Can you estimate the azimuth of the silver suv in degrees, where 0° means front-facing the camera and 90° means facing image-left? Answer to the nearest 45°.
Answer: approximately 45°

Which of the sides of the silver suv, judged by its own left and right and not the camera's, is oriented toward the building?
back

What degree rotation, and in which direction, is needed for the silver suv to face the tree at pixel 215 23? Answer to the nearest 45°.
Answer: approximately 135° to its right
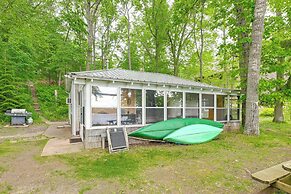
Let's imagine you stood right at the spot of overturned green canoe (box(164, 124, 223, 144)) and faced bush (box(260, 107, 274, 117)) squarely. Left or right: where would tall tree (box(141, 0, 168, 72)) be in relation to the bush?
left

****************

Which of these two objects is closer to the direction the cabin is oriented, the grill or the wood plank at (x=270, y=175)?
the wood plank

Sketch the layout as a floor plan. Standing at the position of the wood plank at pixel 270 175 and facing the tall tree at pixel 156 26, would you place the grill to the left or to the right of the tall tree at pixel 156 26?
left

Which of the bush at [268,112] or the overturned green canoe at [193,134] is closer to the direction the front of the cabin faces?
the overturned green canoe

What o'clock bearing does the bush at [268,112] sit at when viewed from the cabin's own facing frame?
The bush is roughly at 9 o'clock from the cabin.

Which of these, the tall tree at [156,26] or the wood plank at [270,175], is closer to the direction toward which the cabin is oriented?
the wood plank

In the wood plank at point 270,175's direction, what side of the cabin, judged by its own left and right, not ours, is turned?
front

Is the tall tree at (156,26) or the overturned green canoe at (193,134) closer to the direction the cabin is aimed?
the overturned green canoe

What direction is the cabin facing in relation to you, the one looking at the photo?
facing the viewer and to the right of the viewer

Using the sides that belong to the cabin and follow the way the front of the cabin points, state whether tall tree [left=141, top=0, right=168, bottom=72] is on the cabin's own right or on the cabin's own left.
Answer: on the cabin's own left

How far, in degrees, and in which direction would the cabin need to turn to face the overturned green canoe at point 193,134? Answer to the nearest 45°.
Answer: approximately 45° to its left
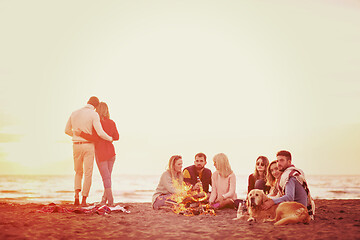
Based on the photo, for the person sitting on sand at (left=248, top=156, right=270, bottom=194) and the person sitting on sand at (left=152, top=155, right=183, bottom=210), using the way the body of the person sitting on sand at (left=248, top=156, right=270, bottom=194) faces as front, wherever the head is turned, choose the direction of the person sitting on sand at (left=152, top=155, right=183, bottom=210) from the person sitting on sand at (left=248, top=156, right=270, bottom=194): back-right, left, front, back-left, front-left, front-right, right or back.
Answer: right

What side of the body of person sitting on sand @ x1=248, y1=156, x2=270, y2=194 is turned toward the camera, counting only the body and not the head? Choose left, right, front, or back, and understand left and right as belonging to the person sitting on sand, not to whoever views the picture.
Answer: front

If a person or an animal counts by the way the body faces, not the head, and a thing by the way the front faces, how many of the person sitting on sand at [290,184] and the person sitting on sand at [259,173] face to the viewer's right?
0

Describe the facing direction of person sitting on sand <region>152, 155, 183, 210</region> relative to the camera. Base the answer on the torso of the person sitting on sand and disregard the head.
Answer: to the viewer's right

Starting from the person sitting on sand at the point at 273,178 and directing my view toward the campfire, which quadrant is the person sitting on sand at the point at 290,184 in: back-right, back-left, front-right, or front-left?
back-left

****************

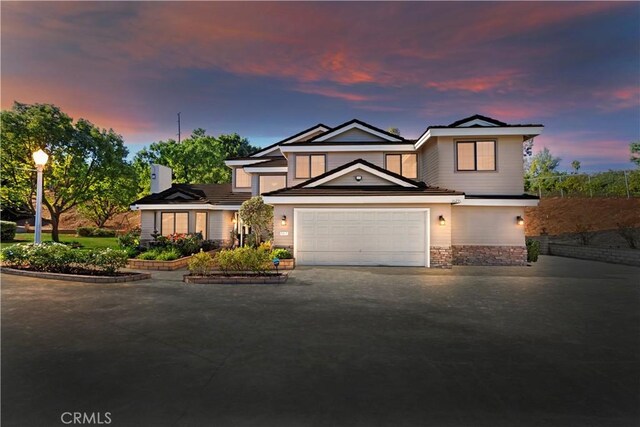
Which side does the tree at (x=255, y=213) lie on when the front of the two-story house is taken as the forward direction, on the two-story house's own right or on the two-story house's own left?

****************

## EXERCISE INSTRUCTIONS
Reproduce verbatim the stretch of the items above from the line containing "What side of the body" through the line containing "Answer: to the viewer's right", both lines included.

## EXERCISE ANSWER
What side of the body of person sitting on sand @ x1=248, y1=156, x2=270, y2=194 is turned toward the camera, counting only the body and not the head? Choose left, right, front, or back, and understand left and right as belonging to the person sitting on sand, not to whoever views the picture.
Answer: front

If a person or an animal counts by the way the body faces, not the head, and a thing by the way the front faces, how many of the person sitting on sand at [290,184] and the person sitting on sand at [259,173] face to the viewer's right?
0

Describe the facing direction of person sitting on sand <region>152, 155, 183, 210</region> relative to the camera. Base the answer on the torso of the person sitting on sand and disregard the head.
Answer: to the viewer's right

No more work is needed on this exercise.